人はおろか、野良猫の気配さえも感じられない夜更け。
ふとカーテンの隙間より夜を覗くと、曇りガラスの向こうに、ぼんやりと滲む月光が一つ。
真冬の澄んだ大気が夜の中を巡り、微かな星の瞬きでさえ遮るものはない。
暗い海に浮かぶ客船。
その船室にぼんやりと揺れていそうな、暖かいライトを一つ灯して、
一人静かに夜の波に身を委ねてみる。
夜の波の上、これは何かに似ていると、不意に感じる。
それは、孤独ではない。
例えるならば、恋人と眠っている時間。ふと真夜中に、自分だけ目覚めてしまい、
暗闇の中で夜の音を採集しているかの様な感覚。
どんな夢を見ているのだろうかと考えながら、密かにその夢を盗もうとしている様な感覚。

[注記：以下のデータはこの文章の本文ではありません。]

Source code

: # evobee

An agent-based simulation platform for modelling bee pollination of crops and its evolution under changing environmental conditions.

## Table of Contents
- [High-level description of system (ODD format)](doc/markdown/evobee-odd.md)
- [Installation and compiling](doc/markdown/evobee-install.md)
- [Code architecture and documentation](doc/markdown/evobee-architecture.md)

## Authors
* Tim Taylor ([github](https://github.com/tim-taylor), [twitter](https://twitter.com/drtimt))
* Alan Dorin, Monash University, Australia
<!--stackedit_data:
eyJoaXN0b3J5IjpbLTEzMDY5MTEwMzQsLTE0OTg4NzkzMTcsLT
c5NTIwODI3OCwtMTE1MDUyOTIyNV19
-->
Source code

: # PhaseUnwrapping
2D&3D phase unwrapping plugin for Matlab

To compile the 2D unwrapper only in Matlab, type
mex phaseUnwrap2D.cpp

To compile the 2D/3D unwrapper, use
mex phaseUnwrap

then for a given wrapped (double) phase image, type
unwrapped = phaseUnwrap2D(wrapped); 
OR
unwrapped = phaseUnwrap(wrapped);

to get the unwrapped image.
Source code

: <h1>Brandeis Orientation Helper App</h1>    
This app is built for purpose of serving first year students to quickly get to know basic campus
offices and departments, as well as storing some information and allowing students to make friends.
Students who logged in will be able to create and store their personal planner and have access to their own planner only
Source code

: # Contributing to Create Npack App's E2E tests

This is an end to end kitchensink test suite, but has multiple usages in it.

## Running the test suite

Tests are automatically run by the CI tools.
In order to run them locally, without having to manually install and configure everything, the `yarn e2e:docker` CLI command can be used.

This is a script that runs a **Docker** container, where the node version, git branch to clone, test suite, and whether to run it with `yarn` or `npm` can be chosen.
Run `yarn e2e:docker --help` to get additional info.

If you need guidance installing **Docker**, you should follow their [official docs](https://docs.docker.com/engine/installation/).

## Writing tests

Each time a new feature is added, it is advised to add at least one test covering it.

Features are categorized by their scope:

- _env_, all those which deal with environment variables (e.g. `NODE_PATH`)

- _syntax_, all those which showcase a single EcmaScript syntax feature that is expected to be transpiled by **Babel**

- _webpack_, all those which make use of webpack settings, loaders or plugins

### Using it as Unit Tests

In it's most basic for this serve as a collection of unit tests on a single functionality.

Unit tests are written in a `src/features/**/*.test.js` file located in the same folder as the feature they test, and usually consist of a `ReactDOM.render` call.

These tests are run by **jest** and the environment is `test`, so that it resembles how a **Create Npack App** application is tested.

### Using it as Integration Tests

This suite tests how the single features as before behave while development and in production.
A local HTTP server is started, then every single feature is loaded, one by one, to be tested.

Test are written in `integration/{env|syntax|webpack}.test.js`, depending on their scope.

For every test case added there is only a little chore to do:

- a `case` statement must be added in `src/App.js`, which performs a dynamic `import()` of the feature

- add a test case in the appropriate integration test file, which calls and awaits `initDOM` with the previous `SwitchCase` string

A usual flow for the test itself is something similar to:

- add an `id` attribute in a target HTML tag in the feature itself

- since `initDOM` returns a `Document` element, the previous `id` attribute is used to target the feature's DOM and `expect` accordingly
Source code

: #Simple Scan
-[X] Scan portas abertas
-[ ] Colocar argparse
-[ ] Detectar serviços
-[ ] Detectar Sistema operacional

けれどこの感覚を目で見える様、言葉でだけで完璧に表現する事は、きっと不可能だろう。
それは吹き付ける風やこの声の姿を、写真の世界に納める事が出来ないと言う事に酷似して
いるのだから。
ひっそりとして、昼間とは裏腹に時が流れる。
皆はどこへ潜っただろうか。
この夜という名の海の中、皆はどこで眠っているのだろうか。
貝は気泡を放ちながら、永遠の夢を抱いているのだろうか・・・。
こんな夜は、蜂蜜を落としたクランベリーティーがよく似合う。
音も無く静かに夜は更け、静寂の波に揺られてぽつり、時の波紋を広げてゆく。
そうして、真紅の海に、朧気な夢と月の輪郭を残して。
知らずのうちに眠りに落ちれば、
ティーカップの縁に腰掛けた小さな悪魔が、ニヤリと笑っているかも知れない。